Not unexpectedly, worldwide attention to the 1992 report by Carlsen and colleagues sparked criticism from several quarters. For instance, in a letter published later that same year, also in the British Medical Journal, obstetrician Ian Tummon and reproductive biologist David Mortimer questioned the validity of the results. They noted that the reliability of semen analyses and quality control might have changed over the years, and claimed that there was no trend, just a downward shift in results obtained before and after 1961. Their parting shot was: “The greenhouse effect, global warming, declining sperm counts—all may be true; we just do not know.” Well, the weight of scientific evidence now clearly documents the greenhouse effect and global warming, so perhaps we should not be too surprised if declining sperm counts follow suit.
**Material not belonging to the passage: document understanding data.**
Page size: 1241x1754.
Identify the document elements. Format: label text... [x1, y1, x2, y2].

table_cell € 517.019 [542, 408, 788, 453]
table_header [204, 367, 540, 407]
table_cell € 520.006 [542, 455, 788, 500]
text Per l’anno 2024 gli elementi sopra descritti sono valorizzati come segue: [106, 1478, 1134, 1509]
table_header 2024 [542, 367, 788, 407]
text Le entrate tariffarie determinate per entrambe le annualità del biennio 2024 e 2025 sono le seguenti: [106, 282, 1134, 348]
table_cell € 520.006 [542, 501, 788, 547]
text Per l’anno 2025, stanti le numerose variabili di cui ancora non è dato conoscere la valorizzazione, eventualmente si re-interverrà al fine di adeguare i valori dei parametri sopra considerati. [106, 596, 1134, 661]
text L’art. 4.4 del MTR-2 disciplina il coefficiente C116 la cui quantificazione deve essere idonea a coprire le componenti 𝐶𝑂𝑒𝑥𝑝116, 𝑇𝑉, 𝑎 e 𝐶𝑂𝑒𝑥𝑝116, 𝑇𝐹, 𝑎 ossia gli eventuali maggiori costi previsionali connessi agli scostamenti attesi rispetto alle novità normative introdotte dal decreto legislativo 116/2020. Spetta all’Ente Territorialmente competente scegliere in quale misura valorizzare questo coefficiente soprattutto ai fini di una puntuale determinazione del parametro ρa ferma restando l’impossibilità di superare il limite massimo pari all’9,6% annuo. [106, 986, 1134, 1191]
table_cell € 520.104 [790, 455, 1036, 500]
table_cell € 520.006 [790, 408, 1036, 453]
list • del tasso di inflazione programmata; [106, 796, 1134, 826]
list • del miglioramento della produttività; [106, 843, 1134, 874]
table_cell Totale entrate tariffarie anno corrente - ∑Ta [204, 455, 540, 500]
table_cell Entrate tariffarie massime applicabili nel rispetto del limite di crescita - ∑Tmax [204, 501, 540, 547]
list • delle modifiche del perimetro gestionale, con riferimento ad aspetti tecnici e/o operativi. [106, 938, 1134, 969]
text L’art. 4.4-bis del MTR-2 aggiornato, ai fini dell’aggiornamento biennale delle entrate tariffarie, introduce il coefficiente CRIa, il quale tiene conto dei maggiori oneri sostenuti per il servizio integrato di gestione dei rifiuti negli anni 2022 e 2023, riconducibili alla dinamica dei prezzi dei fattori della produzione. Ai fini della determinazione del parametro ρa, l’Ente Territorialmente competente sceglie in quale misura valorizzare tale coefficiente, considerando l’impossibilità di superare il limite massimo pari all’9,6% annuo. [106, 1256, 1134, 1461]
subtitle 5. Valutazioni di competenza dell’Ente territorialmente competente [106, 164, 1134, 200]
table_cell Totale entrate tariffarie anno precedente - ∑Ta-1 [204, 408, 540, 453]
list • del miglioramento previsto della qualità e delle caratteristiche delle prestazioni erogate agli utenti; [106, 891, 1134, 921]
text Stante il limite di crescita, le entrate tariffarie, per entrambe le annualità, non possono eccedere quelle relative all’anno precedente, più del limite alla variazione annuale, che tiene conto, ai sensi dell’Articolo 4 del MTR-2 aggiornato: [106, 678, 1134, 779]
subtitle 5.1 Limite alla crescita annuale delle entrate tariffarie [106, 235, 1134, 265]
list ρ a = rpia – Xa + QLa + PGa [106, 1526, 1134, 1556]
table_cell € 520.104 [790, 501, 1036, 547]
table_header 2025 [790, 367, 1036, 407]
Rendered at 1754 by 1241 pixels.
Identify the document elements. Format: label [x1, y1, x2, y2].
Regardless of the outcome of the ongoing debate, the available evidence is surely enough to prompt a re-reading of The Children of Men.
(The second part of this discussion, evaluating more recent studies on declining sperm counts, will be posted in the next blog.)
Carlsen, E., Giwercman, A., Keiding, N. & Shakkebaek, N.E. (1992) Evidence for decreasing quality of semen during past 50 years. Brit. med. J. 305:609-613.
Chilvers, C., Pike, M.C., Forman, D., Fogelman, K. & M. Wadsworth, E.J. (1984) Apparent doubling of frequency of undescended testis in England and Wales in 1962–81. Lancet 324, 330–332.
James, W.H. (1980) Secular trend in reported sperm counts. Andrologia 1, 381-388.
Nelson, C.M.K. & Bunge, R.G. (1974) Semen analysis: evidence for changing parameters of male fertility potential. Fertil. Steril. 25, 503-507.
Tummon, I.S. & Mortimer, D. (1992) Decreasing quality of semen Brit. Med. J. 305, 1228-1229.